Igreja evangélica voltada para a comunidade LGBT prega a liberdade e a inclusão




Movimento aceita pessoas independentemente da orientação sexual

É possível amar e adorar a Deus e, ainda, ser livre sexualmente. Essa é a afirmativa que motivou a criação de uma ramificação evangélica onde a comunidade de Lésbicas, Gays, Bissexuais, Travestis e Transexuais (LGBT) não é apenas aceita, mas também pode, de fato, vivenciar sua fé independente da orientação homoafetiva, sem serem julgados. Mais conhecida como Igreja Inclusiva, a religião está inserida no padrão Evangélico Pentecostal. “Porque Deus amou o mundo de tal maneira que deu o seu único Filho, para que todo aquele que Nele crê não pereça, mas tenha a vida eterna”. A citação referente ao capítulo 3 de João, da Bíblia, cabe como um lema para o grupo de evangélicos homossexuais que em cada uma de sua história já foi vítima da homofobia dentro de templos religiosos.

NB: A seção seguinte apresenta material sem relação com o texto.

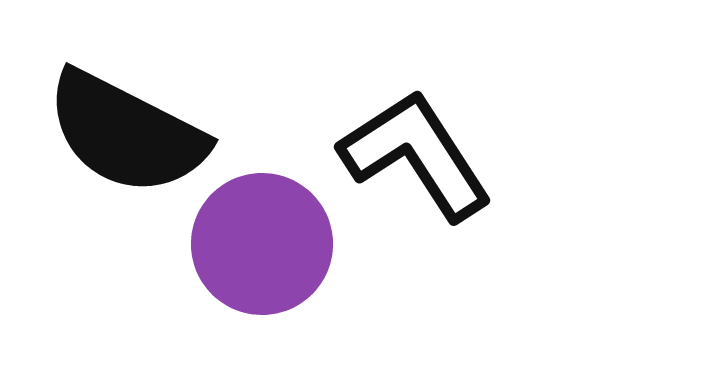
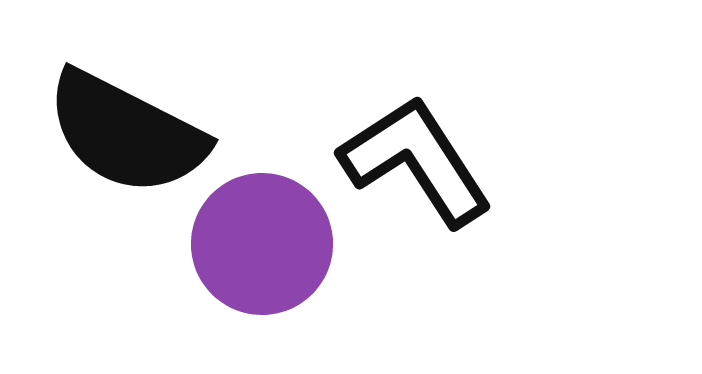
black L-shape: moved 6 px down
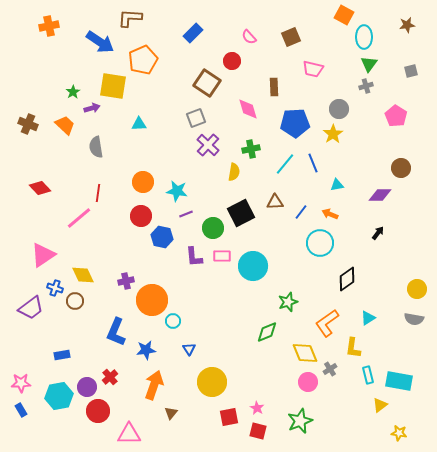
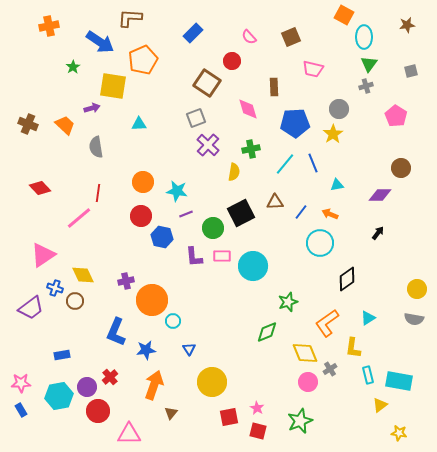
green star at (73, 92): moved 25 px up
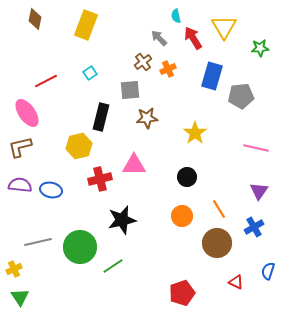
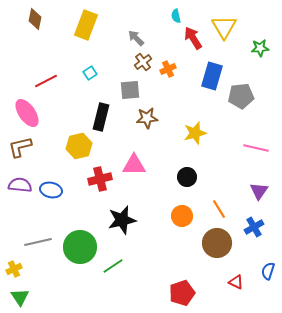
gray arrow: moved 23 px left
yellow star: rotated 20 degrees clockwise
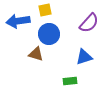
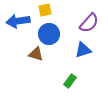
blue triangle: moved 1 px left, 7 px up
green rectangle: rotated 48 degrees counterclockwise
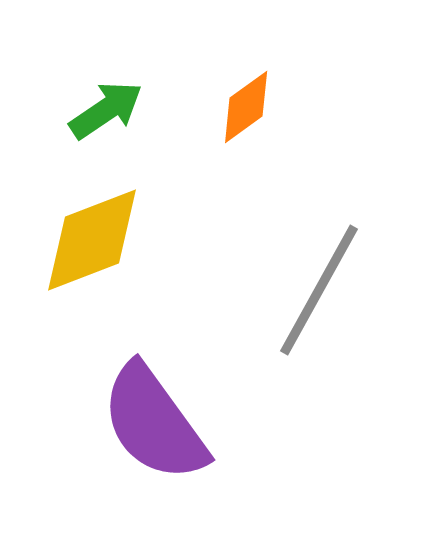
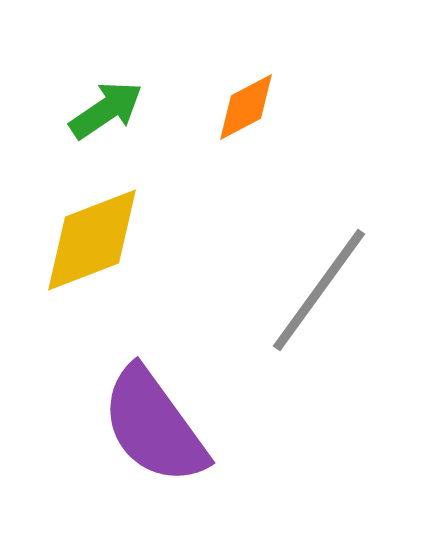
orange diamond: rotated 8 degrees clockwise
gray line: rotated 7 degrees clockwise
purple semicircle: moved 3 px down
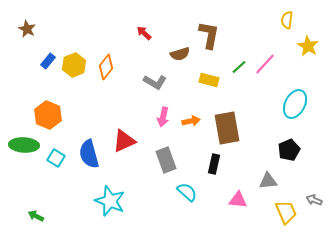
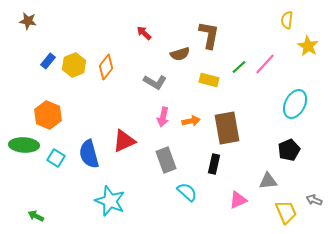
brown star: moved 1 px right, 8 px up; rotated 18 degrees counterclockwise
pink triangle: rotated 30 degrees counterclockwise
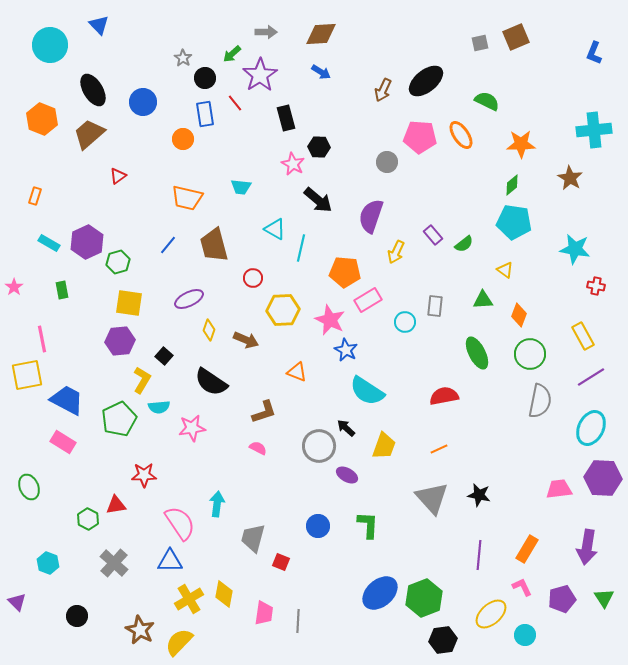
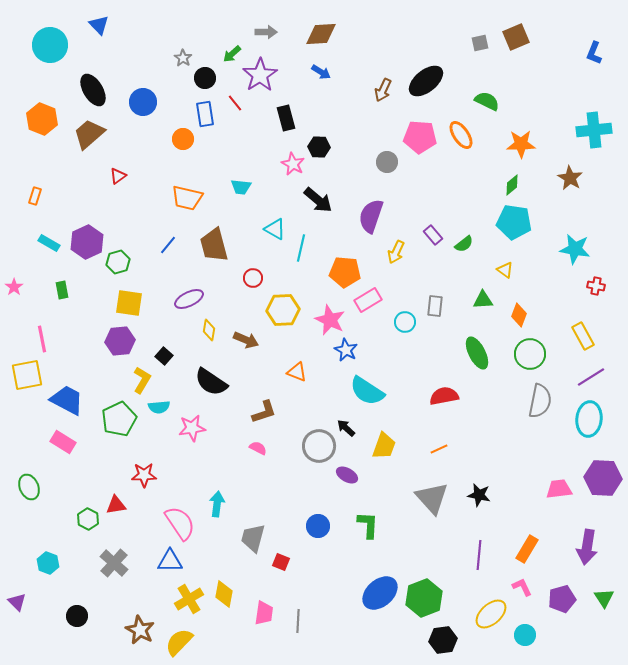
yellow diamond at (209, 330): rotated 10 degrees counterclockwise
cyan ellipse at (591, 428): moved 2 px left, 9 px up; rotated 20 degrees counterclockwise
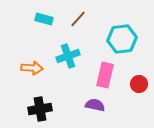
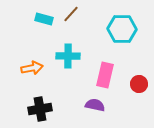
brown line: moved 7 px left, 5 px up
cyan hexagon: moved 10 px up; rotated 8 degrees clockwise
cyan cross: rotated 20 degrees clockwise
orange arrow: rotated 15 degrees counterclockwise
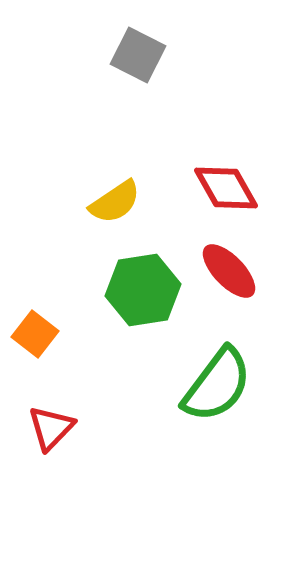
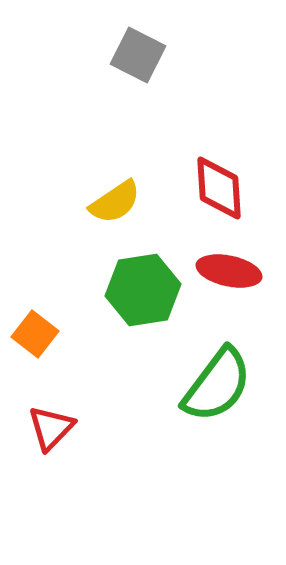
red diamond: moved 7 px left; rotated 26 degrees clockwise
red ellipse: rotated 34 degrees counterclockwise
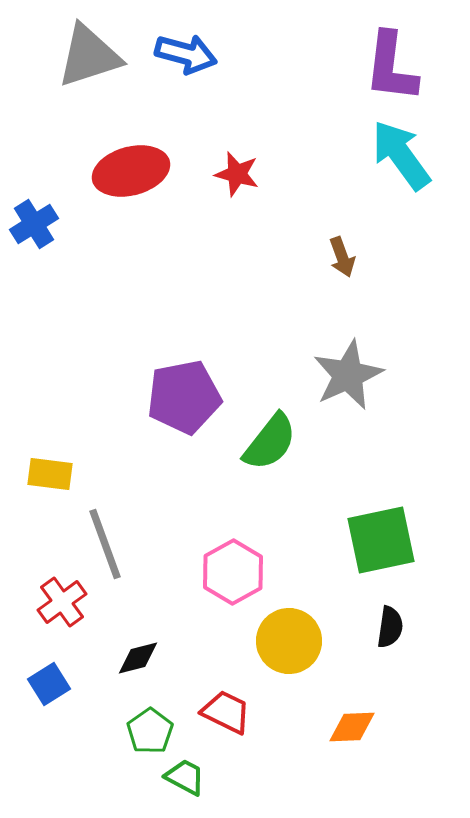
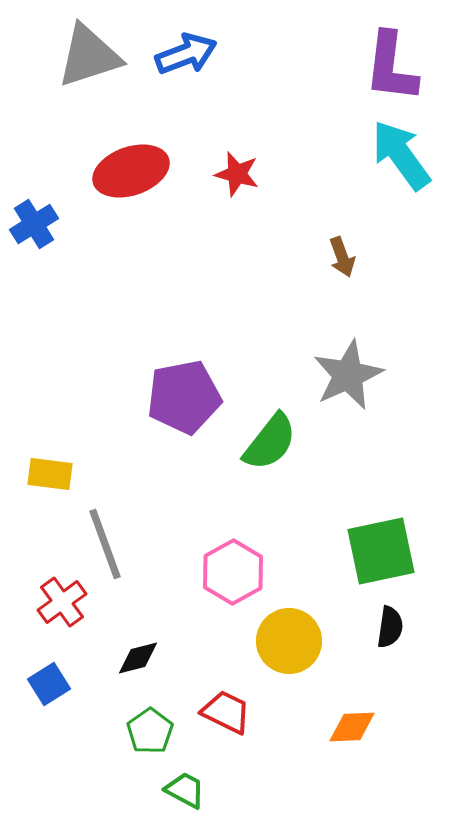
blue arrow: rotated 36 degrees counterclockwise
red ellipse: rotated 4 degrees counterclockwise
green square: moved 11 px down
green trapezoid: moved 13 px down
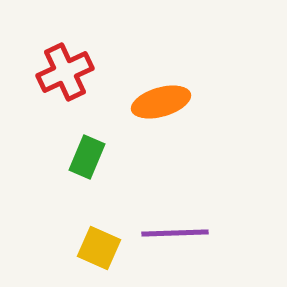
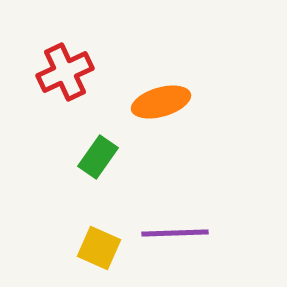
green rectangle: moved 11 px right; rotated 12 degrees clockwise
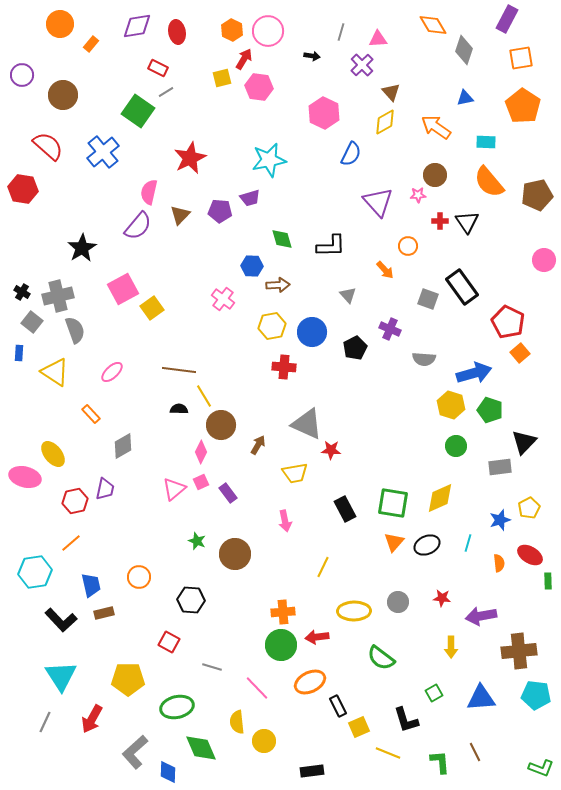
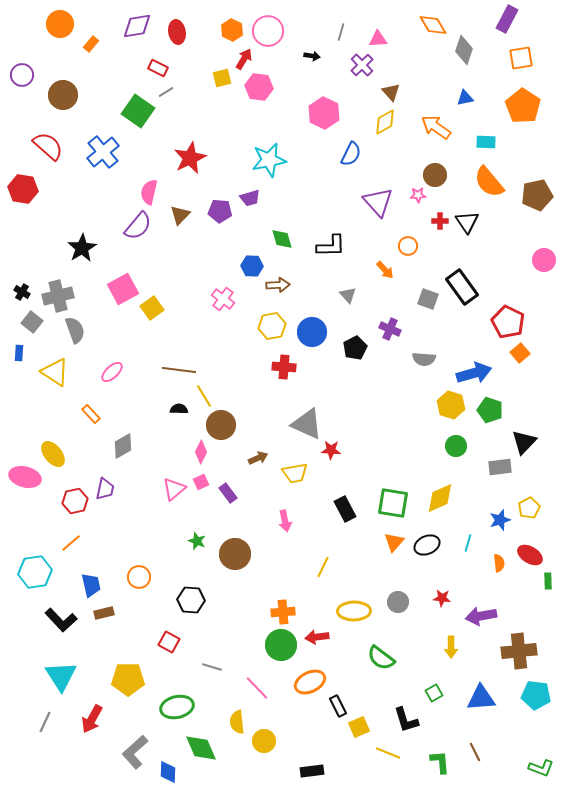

Pastor da Comunidade Cristã Nova Esperança (CCNE) há dois anos e meio, Wandeberg Vieira Torres, 30 anos, acredita que a maior parte da sociedade prega aquilo que foi padronizado como certo e errado. “Você não pode ser diferente”, disse. Criado dentro dos padrões conservadores de uma igreja evangélica, ele chegou a casar com uma mulher, mas sabia que o seu interesse era pelo sexo masculino. “Preguei contra a homossexualidade para várias pessoas. Dizia a elas que Deus não os amava, que Ele os abominava, mas ao descer do púlpito eu pensava: sou assim também”, disse.

Agora casado com outro homem, pastor Wandeberg conta que alguns templos religiosos oraram, clamaram e tentaram de todas as formas para que ele não vivenciasse a vida homoafetiva. “Eu disse à minha esposa, na época, que eu era gay”. Na busca pela fé, o pastor conheceu a Comunidade Cristã Nova Esperança e já conta com 36 membros. A “família”, como se chamam, é composta também por alguns heterossexuais. Pastor Wandeberg acredita que as pessoas levam a Bíblia ao pé da letra, sem interpretar o que está escrito. “As pessoas que têm preconceito precisam conhecer Jesus Cristo e não, apenas, andar com a Bíblia debaixo do braço”, finalizou. A comunidade está localizada na Madalena, Zona Oeste do Recife.

A administradora Fernanda Gabriela de Lima Costa, 26 anos, foi missionária de uma igreja evangélica conservadora e também pregou contra a comunidade LGBT. Hoje, lésbica assumida, lembrou do sofrimento que era negar seu desejo por pessoas do mesmo sexo. “Eu falava sobre homossexualidade e de como aquilo era errado, mas me via naquelas pessoas também. Um dia, contei ao meu pastor que sentia atração por outras mulheres e ele me perguntou desde quando isso acontecia. Respondi: ‘desde sempre’”.

A conversa com o responsável pela igreja que Fernanda frequentava terminou quando ele a expulsou de lá. Ela, que sempre acreditou no Evangelho, reencontrou a fé quando descobriu que podia viver a sexualidade e a religião que acreditava. “Todos somos filhos de Deus e Ele nos ama exatamente como somos”.